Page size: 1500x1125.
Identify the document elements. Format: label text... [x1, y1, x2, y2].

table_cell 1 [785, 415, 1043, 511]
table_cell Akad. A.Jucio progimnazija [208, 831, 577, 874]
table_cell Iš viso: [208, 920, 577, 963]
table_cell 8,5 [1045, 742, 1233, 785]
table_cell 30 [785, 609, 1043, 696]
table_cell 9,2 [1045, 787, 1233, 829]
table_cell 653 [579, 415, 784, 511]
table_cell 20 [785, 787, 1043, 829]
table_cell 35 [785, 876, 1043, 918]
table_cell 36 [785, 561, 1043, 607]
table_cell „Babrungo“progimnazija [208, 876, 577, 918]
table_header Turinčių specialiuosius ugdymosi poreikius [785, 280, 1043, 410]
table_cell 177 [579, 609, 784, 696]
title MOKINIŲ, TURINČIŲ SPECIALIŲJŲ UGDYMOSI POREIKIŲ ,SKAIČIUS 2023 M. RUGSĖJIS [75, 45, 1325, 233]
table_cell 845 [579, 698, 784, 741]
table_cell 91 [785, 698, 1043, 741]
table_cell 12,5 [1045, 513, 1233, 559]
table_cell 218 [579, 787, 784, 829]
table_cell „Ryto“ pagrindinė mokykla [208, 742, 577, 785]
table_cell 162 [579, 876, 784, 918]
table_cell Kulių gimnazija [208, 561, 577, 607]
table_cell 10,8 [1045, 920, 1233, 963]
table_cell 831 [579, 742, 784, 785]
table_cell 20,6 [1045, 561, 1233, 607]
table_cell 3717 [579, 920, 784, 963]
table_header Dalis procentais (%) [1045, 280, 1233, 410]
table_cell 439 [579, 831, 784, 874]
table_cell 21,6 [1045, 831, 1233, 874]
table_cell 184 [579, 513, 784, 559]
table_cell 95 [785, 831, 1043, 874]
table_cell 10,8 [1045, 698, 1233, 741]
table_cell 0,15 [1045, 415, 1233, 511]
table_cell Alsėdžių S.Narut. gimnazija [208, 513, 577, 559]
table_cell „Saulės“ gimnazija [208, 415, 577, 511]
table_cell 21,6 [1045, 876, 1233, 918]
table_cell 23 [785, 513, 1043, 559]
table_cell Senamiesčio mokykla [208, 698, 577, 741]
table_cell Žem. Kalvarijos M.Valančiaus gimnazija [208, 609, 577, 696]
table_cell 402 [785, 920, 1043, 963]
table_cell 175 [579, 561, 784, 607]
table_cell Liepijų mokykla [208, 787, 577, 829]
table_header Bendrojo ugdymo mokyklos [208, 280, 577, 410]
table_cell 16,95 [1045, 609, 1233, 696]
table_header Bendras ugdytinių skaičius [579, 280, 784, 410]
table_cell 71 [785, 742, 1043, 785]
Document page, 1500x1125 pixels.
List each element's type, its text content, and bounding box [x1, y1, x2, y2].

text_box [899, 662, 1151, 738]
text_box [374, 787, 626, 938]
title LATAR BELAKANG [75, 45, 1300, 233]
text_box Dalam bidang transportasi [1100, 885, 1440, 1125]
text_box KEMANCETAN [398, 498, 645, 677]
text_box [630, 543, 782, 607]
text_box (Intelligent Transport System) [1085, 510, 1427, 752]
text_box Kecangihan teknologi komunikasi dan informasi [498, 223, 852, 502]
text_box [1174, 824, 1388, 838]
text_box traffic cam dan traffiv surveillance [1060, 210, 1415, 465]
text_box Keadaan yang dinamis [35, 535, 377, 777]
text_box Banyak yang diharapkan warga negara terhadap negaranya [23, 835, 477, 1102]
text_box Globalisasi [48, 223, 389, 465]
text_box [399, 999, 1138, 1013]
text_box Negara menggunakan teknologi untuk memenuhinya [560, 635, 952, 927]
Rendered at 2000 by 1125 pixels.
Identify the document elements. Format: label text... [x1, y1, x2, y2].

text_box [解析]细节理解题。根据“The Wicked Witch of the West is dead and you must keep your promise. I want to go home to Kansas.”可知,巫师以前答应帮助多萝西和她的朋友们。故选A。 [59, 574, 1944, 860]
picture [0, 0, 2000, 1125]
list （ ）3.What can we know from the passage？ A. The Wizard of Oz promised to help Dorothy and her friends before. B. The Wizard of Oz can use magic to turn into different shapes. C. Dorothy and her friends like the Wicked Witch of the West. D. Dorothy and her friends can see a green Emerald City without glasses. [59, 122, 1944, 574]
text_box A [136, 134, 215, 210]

++++

WHAT TO PRODUCE
If a line of the records above holds the word "yang", show it.

RESULT FOR THIS EXERCISE
text_box Keadaan yang dinamis [35, 535, 377, 777]
text_box Banyak yang diharapkan warga negara terhadap negaranya [23, 835, 477, 1102]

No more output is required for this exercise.